What the task asks |
Reproduce the following entries verbatim, line for line, omitting the pictures.

Data listing |
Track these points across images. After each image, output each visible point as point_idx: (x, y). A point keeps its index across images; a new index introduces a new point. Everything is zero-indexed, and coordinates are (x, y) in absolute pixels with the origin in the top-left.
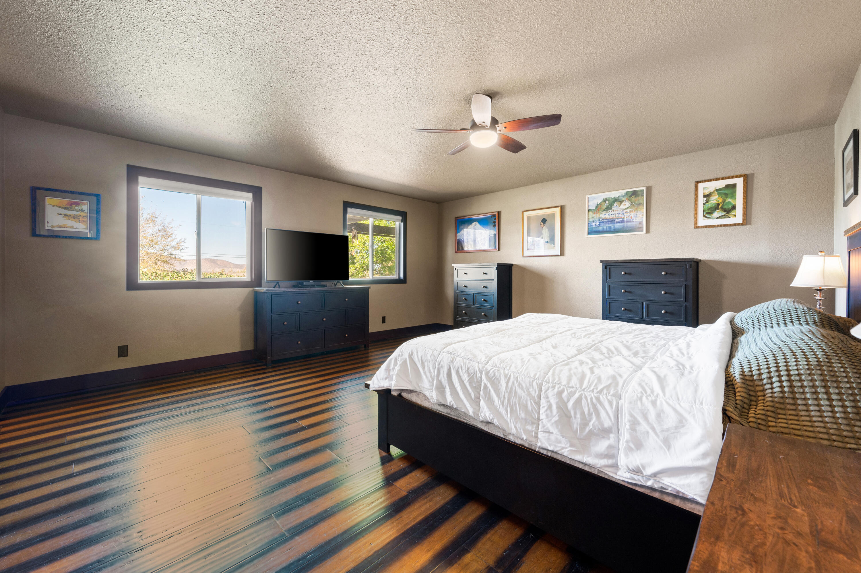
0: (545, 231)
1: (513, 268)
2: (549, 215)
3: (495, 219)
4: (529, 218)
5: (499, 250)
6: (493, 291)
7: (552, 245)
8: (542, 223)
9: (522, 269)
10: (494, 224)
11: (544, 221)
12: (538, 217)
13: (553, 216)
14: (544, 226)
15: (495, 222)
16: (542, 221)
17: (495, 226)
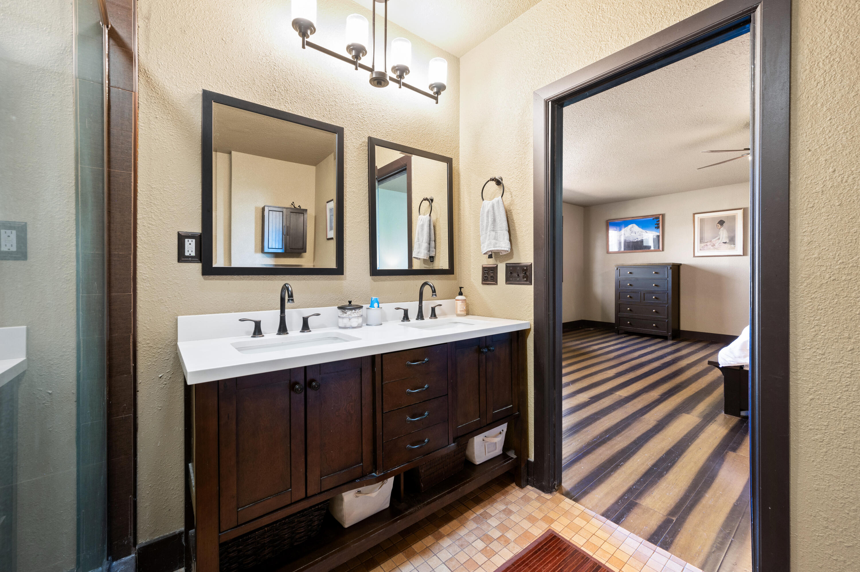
0: (723, 234)
1: (681, 267)
2: (728, 217)
3: (659, 221)
4: (702, 220)
5: (663, 250)
6: (666, 289)
7: (733, 246)
8: (718, 225)
9: (692, 269)
10: (656, 226)
11: (721, 223)
12: (713, 219)
13: (733, 218)
14: (721, 227)
15: (658, 224)
16: (718, 223)
17: (658, 228)
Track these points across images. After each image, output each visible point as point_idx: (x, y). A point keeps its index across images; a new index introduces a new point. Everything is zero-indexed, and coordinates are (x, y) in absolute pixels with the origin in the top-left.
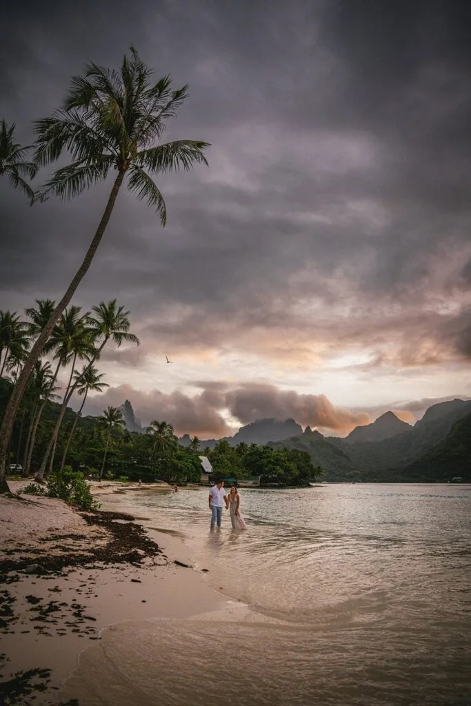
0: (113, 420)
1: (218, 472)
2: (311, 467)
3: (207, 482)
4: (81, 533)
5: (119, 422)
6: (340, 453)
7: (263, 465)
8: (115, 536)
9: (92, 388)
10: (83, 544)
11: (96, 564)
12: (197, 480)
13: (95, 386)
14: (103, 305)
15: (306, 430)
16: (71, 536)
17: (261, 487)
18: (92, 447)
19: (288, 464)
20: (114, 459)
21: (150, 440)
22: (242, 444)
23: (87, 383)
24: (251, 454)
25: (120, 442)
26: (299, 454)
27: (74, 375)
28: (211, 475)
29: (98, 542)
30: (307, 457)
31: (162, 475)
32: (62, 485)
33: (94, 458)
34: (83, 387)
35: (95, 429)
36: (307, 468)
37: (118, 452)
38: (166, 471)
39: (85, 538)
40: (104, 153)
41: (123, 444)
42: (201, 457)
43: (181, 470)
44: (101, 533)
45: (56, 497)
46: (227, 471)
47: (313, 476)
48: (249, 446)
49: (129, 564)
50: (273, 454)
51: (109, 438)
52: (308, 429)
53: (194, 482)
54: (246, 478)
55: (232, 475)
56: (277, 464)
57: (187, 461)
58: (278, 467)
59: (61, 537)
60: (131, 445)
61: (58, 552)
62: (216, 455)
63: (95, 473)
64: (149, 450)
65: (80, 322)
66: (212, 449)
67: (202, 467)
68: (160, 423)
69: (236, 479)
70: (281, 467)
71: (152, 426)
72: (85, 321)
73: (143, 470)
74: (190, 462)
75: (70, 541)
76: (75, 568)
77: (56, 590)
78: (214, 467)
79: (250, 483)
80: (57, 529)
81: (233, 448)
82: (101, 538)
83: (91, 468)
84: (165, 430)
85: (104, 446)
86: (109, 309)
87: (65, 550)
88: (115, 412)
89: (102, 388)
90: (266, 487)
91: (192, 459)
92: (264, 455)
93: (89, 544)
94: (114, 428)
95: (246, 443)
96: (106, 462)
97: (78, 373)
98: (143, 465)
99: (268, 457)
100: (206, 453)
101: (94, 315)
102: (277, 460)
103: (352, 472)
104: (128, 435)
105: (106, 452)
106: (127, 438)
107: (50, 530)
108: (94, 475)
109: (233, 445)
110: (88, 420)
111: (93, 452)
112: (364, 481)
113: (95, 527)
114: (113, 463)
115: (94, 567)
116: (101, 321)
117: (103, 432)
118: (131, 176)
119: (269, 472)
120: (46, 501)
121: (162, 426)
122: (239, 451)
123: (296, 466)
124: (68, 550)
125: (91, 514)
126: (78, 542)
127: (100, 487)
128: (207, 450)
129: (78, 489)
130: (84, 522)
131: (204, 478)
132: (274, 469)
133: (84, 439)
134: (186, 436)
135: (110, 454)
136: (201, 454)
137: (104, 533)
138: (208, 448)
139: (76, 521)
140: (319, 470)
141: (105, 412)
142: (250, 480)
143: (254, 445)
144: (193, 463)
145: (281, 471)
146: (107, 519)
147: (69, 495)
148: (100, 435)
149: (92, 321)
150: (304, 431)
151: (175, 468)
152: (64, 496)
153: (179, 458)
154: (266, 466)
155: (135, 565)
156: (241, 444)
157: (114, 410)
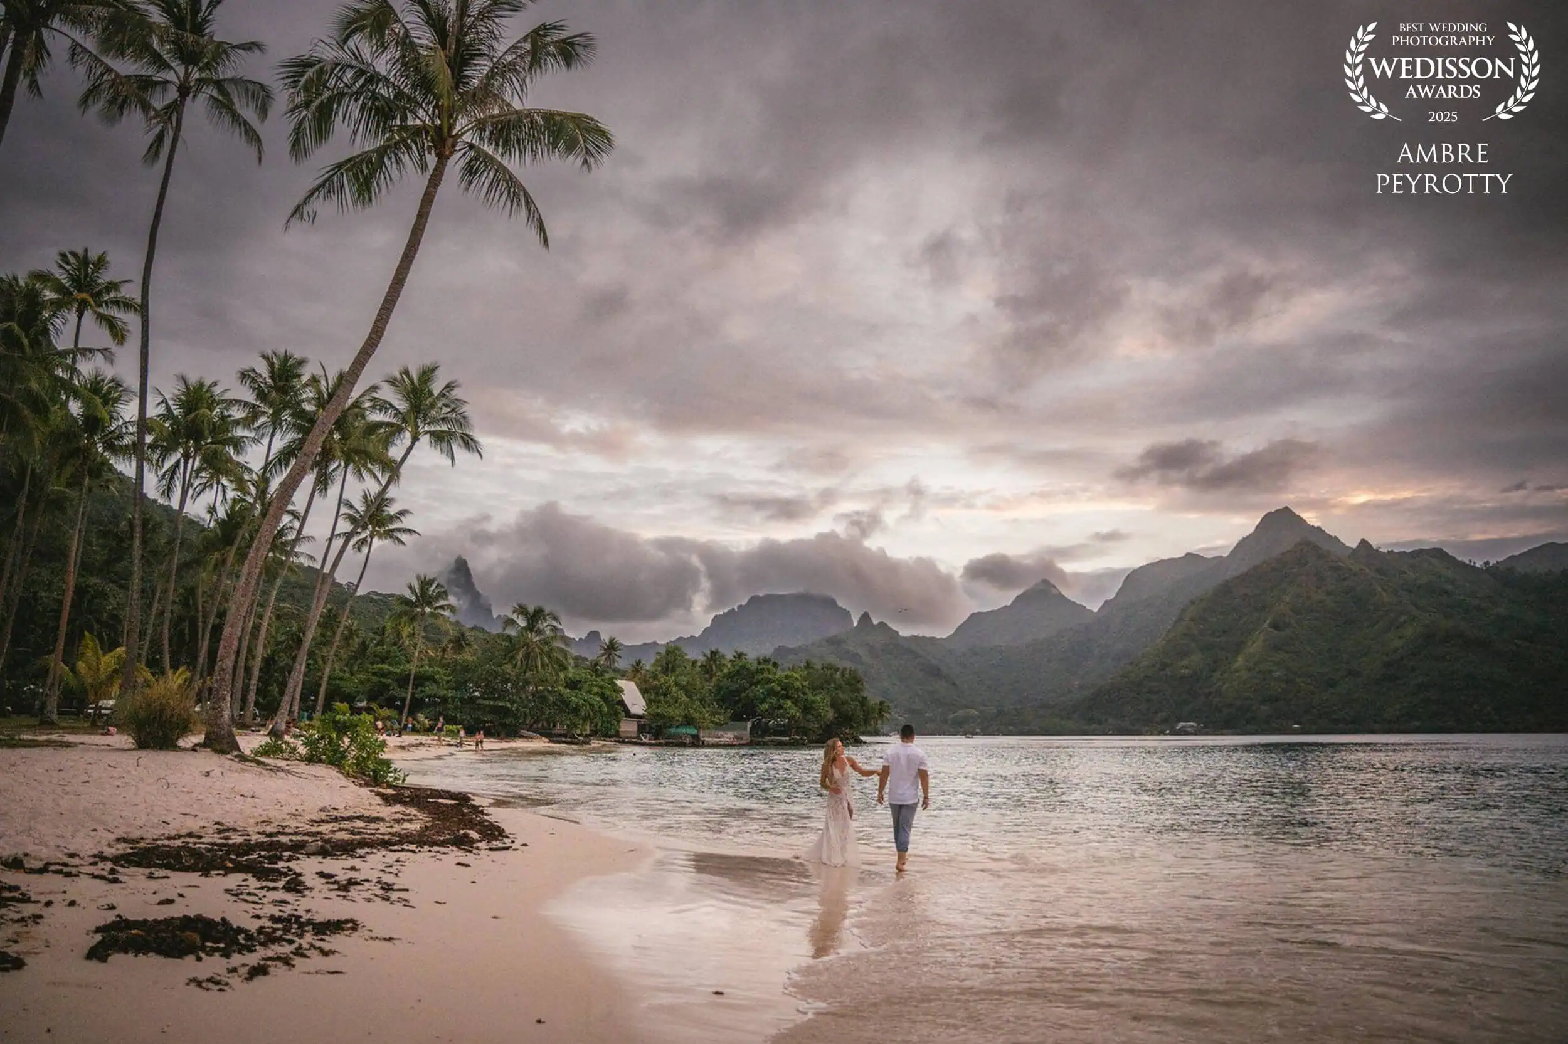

Task output |
Track these points across images. After each image, output each visible point as point_idx: (x, y). A point keeps its index across images; a new index introduces a new point. Everything is zero-indexed, and coordinates are (x, y) in absolute pixels with the origin in the top-left.
0: (545, 231)
1: (513, 268)
2: (549, 215)
3: (495, 219)
4: (529, 218)
5: (499, 250)
6: (493, 291)
7: (552, 245)
8: (542, 223)
9: (522, 269)
10: (494, 224)
11: (544, 221)
12: (538, 217)
13: (553, 216)
14: (544, 226)
15: (495, 222)
16: (542, 221)
17: (495, 226)
0: (723, 234)
1: (681, 267)
2: (728, 217)
3: (659, 221)
4: (702, 220)
5: (663, 250)
6: (666, 289)
7: (733, 246)
8: (718, 225)
9: (692, 269)
10: (656, 226)
11: (721, 223)
12: (713, 219)
13: (733, 218)
14: (721, 227)
15: (658, 224)
16: (718, 223)
17: (658, 228)
Track these points across images. After each image, output each visible point as point_idx: (x, y). A point keeps its index across images; a new index introduces a new point. Everything is zero-indexed, and coordinates are (x, y) in absolute pixels with the origin in the top-left.
0: (113, 420)
1: (218, 472)
2: (311, 467)
3: (207, 482)
4: (81, 533)
5: (119, 422)
6: (340, 453)
7: (263, 465)
8: (115, 536)
9: (92, 388)
10: (83, 544)
11: (96, 564)
12: (197, 480)
13: (95, 386)
14: (103, 305)
15: (306, 430)
16: (71, 536)
17: (261, 487)
18: (92, 447)
19: (288, 464)
20: (114, 459)
21: (150, 440)
22: (242, 444)
23: (87, 383)
24: (251, 454)
25: (120, 442)
26: (299, 454)
27: (74, 375)
28: (211, 475)
29: (98, 542)
30: (307, 457)
31: (162, 475)
32: (62, 485)
33: (94, 458)
34: (83, 387)
35: (95, 429)
36: (307, 468)
37: (118, 452)
38: (166, 471)
39: (85, 538)
40: (104, 153)
41: (123, 444)
42: (201, 457)
43: (181, 470)
44: (101, 533)
45: (56, 497)
46: (227, 471)
47: (313, 476)
48: (249, 446)
49: (129, 564)
50: (273, 454)
51: (109, 438)
52: (308, 429)
53: (194, 482)
54: (246, 478)
55: (232, 475)
56: (277, 464)
57: (187, 461)
58: (278, 467)
59: (61, 537)
60: (131, 445)
61: (58, 552)
62: (216, 455)
63: (95, 473)
64: (149, 450)
65: (80, 322)
66: (212, 449)
67: (202, 467)
68: (160, 423)
69: (236, 479)
70: (281, 467)
71: (152, 426)
72: (85, 321)
73: (143, 470)
74: (190, 462)
75: (70, 541)
76: (75, 568)
77: (56, 590)
78: (214, 467)
79: (250, 483)
80: (57, 529)
81: (233, 448)
82: (101, 538)
83: (91, 468)
84: (165, 430)
85: (104, 446)
86: (109, 309)
87: (65, 550)
88: (115, 412)
89: (102, 388)
90: (266, 487)
91: (192, 459)
92: (264, 455)
93: (89, 544)
94: (114, 428)
95: (246, 443)
96: (106, 462)
97: (78, 373)
98: (143, 465)
99: (268, 457)
100: (206, 453)
101: (94, 315)
102: (277, 460)
103: (352, 472)
104: (128, 435)
105: (106, 452)
106: (127, 438)
107: (50, 530)
108: (94, 475)
109: (233, 445)
110: (88, 420)
111: (93, 452)
112: (364, 481)
113: (95, 527)
114: (113, 463)
115: (94, 567)
116: (101, 321)
117: (103, 432)
118: (131, 176)
119: (269, 472)
120: (46, 501)
121: (162, 426)
122: (239, 451)
123: (296, 466)
124: (68, 550)
125: (91, 514)
126: (78, 542)
127: (100, 487)
128: (207, 450)
129: (78, 489)
130: (84, 522)
131: (204, 478)
132: (274, 469)
133: (84, 439)
134: (186, 436)
135: (110, 454)
136: (201, 454)
137: (104, 533)
138: (208, 448)
139: (76, 521)
140: (319, 470)
141: (105, 412)
142: (250, 480)
143: (254, 445)
144: (193, 463)
145: (281, 471)
146: (107, 519)
147: (69, 495)
148: (100, 435)
149: (92, 321)
150: (304, 431)
151: (175, 468)
152: (64, 496)
153: (179, 458)
154: (266, 466)
155: (135, 565)
156: (241, 444)
157: (114, 410)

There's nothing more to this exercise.